67_美少女の思い出の品物
箱の中身は、記念メダルにチェーンを付けたコインペンダントだった
観光地とかで自販機で売られているタイプの。
それほどの価値がある訳でもない。
コインにはローマ字で『SAKURA SOTOZONO』と書かれていた。
「これ・・・さくらの・・・?」
「これは・・・昔・・・私がセリカくんにあげた物です」
「それは、どういう・・・」
さくらを落ち着かせてから、みんなでリビングに戻った。
再び飲み物を準備してくれたので、一旦クールダウンできた。
そのあと、さくらが静かに話し始めた。
「これは、昔、私がセリカくんにあげたもので間違いないです」
「「「・・・」」」
3人は、さくらの話の続きを期待した。
「昔、家族で東京に行った時に、東京タワーで記念メダルの自販機があったんです。父にねだってこれを買ってもらいました。」
メダルネックレスのコイン部分の角度を変えて、その光の変化を楽しむようにしながら続けた。
「別売りのチエーンも付けてくれて・・・金色だった事から、セリカくんがすごく気に入ってて、何度もほしい、ほしいと・・・」
少し嬉しそうに、そして、懐かしそうに言った。
「いや、待て。そんな話は知らないぞ!?」
そんな話は記憶にない。
さくらの嘘とは思えないが・・・
「もう、ずっと昔の話ですから・・・」
さくらの表情は暗い。
少し悲しそうにも見えた。
そう言えば、さくらは身寄りがなくなったと言っていた。
「因みに、今お父さんは・・・?」
俺が聞くと、さくらは目をつぶって静かに答えた。
「私が小さいときに両親共亡くなりました。
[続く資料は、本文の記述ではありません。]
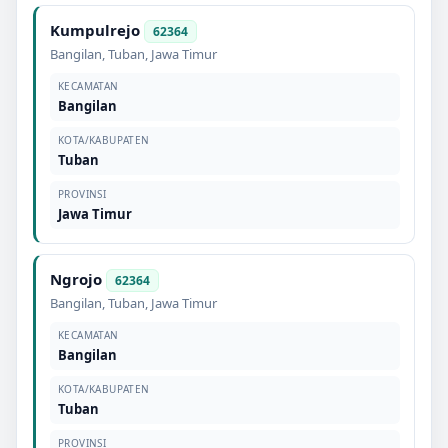
Kumpulrejo
62364
Bangilan
,
Tuban
,
Jawa Timur
KECAMATAN
Bangilan
KOTA/KABUPATEN
Tuban
PROVINSI
Jawa Timur
Ngrojo
62364
Bangilan
,
Tuban
,
Jawa Timur
KECAMATAN
Bangilan
KOTA/KABUPATEN
Tuban
PROVINSI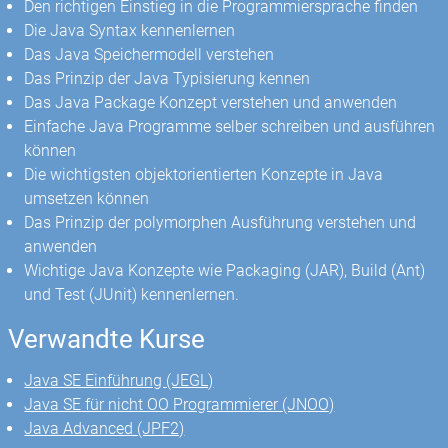
Den richtigen Einstieg in die Programmiersprache finden
Die Java Syntax kennenlernen
Das Java Speichermodell verstehen
Das Prinzip der Java Typisierung kennen
Das Java Package Konzept verstehen und anwenden
Einfache Java Programme selber schreiben und ausführen
können
Die wichtigsten objektorientierten Konzepte in Java
umsetzen können
Das Prinzip der polymorphen Ausführung verstehen und
anwenden
Wichtige Java Konzepte wie Packaging (JAR), Build (Ant)
und Test (JUnit) kennenlernen.
Verwandte Kurse
Java SE Einführung (JEGL)
Java SE für nicht OO Programmierer (JNOO)
Java Advanced (JPF2)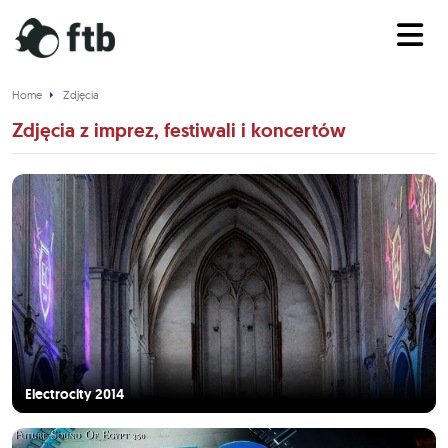
Home
Zdjęcia
Zdjęcia z imprez, festiwali i koncertów
Electrocity 2014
それからは、祖母とふたり暮らしで・・・」
「「「・・・」」」
「福岡では、裏の家に住んでいたセリカくんが遊びに来てくれるのが楽しくて・・・」
思い出を語りだすさくら。
しかし、俺には全く記憶がない。
おぼろげながら覚えてるとかそんなレベルじゃない
全く記憶にないのだ!
小さい時の事と思っていたが、10歳くらいなら何か覚えててもいいはず。
そもそも、『福岡の家』の事も全く覚えていないのだ。
「さくら、他に何か知らないか!?」
「・・・私も、セリカくんと離れていた6年間のことは分かりませんし・・・」
さくららしくない歯切れの悪さ。
本当は何か知っているのかもしれない。
話したくないのか?
話せないのか?
俺は何だか急に不安になってきた。
さくらの両親が亡くなってて、おばあさんが亡くなったとなると、電話して聞けるような相手がいない。
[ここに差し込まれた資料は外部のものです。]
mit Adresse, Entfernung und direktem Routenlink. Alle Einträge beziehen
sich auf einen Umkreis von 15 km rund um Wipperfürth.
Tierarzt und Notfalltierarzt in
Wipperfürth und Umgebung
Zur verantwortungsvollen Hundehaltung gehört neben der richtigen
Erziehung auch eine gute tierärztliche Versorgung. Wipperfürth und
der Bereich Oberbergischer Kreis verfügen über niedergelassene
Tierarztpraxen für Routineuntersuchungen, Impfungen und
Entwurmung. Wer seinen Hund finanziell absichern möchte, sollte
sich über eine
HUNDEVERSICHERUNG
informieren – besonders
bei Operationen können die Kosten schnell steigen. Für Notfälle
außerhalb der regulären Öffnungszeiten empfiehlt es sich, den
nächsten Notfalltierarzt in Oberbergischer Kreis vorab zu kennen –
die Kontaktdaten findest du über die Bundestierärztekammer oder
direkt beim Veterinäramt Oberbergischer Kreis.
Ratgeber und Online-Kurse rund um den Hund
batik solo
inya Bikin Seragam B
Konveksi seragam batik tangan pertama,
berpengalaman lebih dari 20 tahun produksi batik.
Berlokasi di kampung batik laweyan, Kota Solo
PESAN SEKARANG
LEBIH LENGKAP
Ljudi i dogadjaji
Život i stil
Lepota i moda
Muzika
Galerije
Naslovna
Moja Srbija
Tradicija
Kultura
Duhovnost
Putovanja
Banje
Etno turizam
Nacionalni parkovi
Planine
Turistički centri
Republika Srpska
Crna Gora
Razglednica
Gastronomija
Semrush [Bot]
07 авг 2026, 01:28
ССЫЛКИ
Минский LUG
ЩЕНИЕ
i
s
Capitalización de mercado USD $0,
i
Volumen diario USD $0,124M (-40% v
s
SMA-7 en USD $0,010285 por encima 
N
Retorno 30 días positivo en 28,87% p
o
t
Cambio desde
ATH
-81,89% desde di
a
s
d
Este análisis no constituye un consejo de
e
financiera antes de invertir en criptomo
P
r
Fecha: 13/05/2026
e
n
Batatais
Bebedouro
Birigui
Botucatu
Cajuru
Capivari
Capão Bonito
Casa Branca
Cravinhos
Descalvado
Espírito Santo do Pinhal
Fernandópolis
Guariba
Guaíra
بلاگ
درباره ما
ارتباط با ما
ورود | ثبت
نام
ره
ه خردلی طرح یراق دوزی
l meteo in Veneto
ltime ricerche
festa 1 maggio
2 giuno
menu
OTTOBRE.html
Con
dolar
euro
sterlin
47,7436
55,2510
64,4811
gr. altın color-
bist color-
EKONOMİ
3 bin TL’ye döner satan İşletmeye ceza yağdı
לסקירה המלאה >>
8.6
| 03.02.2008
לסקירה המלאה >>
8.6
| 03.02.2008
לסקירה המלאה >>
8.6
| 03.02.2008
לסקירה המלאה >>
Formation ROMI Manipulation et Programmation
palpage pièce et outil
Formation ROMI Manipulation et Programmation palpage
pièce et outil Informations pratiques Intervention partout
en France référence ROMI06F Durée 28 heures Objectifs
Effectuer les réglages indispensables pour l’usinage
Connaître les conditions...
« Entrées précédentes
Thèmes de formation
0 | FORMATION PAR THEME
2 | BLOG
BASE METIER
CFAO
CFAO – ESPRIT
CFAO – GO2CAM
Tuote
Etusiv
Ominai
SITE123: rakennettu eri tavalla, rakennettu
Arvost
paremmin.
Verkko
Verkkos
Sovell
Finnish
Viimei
そうなると、俺の方・・・父さんなら何か知ってるかも・・・
「父さんなら何か知っているかも!?」
さくらをちらりと見るが、特に反応なし。
俺が父さんに昔のことを聞くのは問題ないらしい。
それならばと、すぐにスマホから父さんにメールを送るが返事はない。
この時間は仕事中だろうか?
アメリカとは時差もあるはずなので、向こうは夜かもしれない。
「なんか、すげぇことになってきたな」
何が『すげぇこと』何かわからないが、本田が興味を持っている様だった。
次の日には、父さんからメールが返ってきていて、週末の夕方にビデオ通話することになった。
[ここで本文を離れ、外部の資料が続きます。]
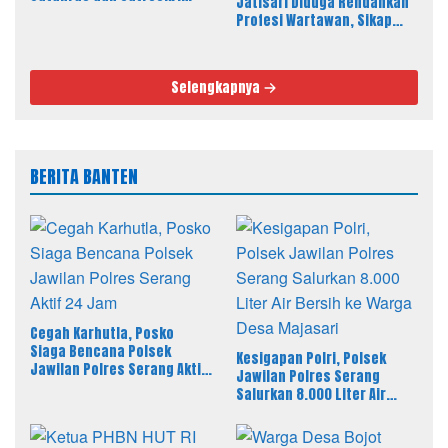
Jatisari Diduga Rendahkan
Profesi Wartawan, Sikap
Kepala Sekolah Disorot
Selengkapnya
BERITA BANTEN
Cegah Karhutla, Posko
Siaga Bencana Polsek
Kesigapan Polri, Polsek
Jawilan Polres Serang Aktif
Jawilan Polres Serang
24 Jam
Salurkan 8.000 Liter Air
Bersih ke Warga Desa
Majasari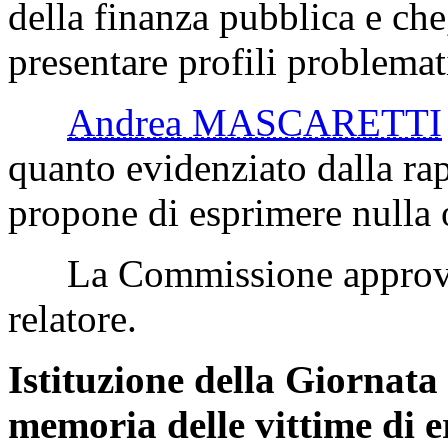
della finanza pubblica e che
presentare profili problemati
Andrea MASCARETTI
quanto evidenziato dalla ra
propone di esprimere nulla
La Commissione approva l
relatore.
Istituzione della Giornat
memoria delle vittime di er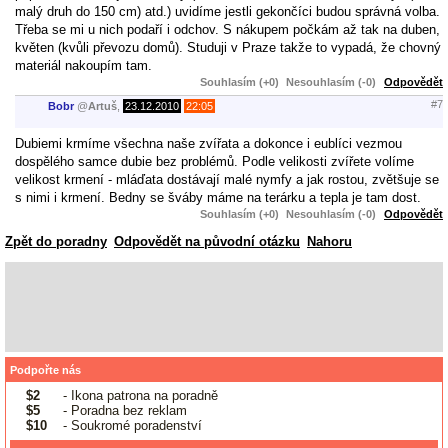
malý druh do 150 cm) atd.) uvidíme jestli gekončíci budou správná volba.
Třeba se mi u nich podaří i odchov. S nákupem počkám až tak na duben,
květen (kvůli převozu domů). Studuji v Praze takže to vypadá, že chovný
materiál nakoupím tam.
Souhlasím (+0)
Nesouhlasím (-0)
Odpovědět
#7
Bobr
@
Artuš
,
23.12.2010
22:05
Dubiemi krmíme všechna naše zvířata a dokonce i eublíci vezmou
dospělého samce dubie bez problémů. Podle velikosti zvířete volíme
velikost krmení - mláďata dostávají malé nymfy a jak rostou, zvětšuje se
s nimi i krmení. Bedny se šváby máme na terárku a tepla je tam dost.
Souhlasím (+0)
Nesouhlasím (-0)
Odpovědět
Zpět do poradny
Odpovědět na původní otázku
Nahoru
Podpořte nás
$2
- Ikona patrona na poradně
$5
- Poradna bez reklam
$10
- Soukromé poradenství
父さんからの指示は、さくらと照葉も呼んでほしいとのことだった。
本田は、『なんかプライベートな話になりそうだから、遠慮しとくわ。あとで結果だけ教えてくれ』とのこと。
バカだけど、いいやつなんだよな、本田。
さくらは特に表情は変えず、照葉は何故か気合を入れている様子で、土曜日俺の家に集まることが決まった。